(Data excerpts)
================

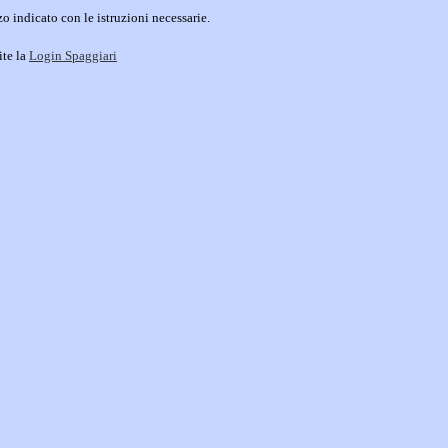
o indicato con le istruzioni necessarie.
ite la
Login Spaggiari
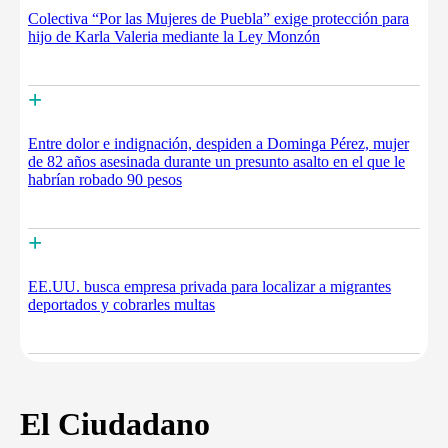
Colectiva “Por las Mujeres de Puebla” exige protección para
hijo de Karla Valeria mediante la Ley Monzón
+
Entre dolor e indignación, despiden a Dominga Pérez, mujer
de 82 años asesinada durante un presunto asalto en el que le
habrían robado 90 pesos
+
EE.UU. busca empresa privada para localizar a migrantes
deportados y cobrarles multas
El Ciudadano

================

> _Aim of the exercise_
Please rewrite the text lines from all the items above as one numbered list, skipping any blank lines and leaving the pictures out.

> _Completed task_
1. o indicato con le istruzioni necessarie.
2. ite la
3. Login Spaggiari
4. Colectiva “Por las Mujeres de Puebla” exige protección para
5. hijo de Karla Valeria mediante la Ley Monzón
6. +
7. Entre dolor e indignación, despiden a Dominga Pérez, mujer
8. de 82 años asesinada durante un presunto asalto en el que le
9. habrían robado 90 pesos
10. +
11. EE.UU. busca empresa privada para localizar a migrantes
12. deportados y cobrarles multas
13. El Ciudadano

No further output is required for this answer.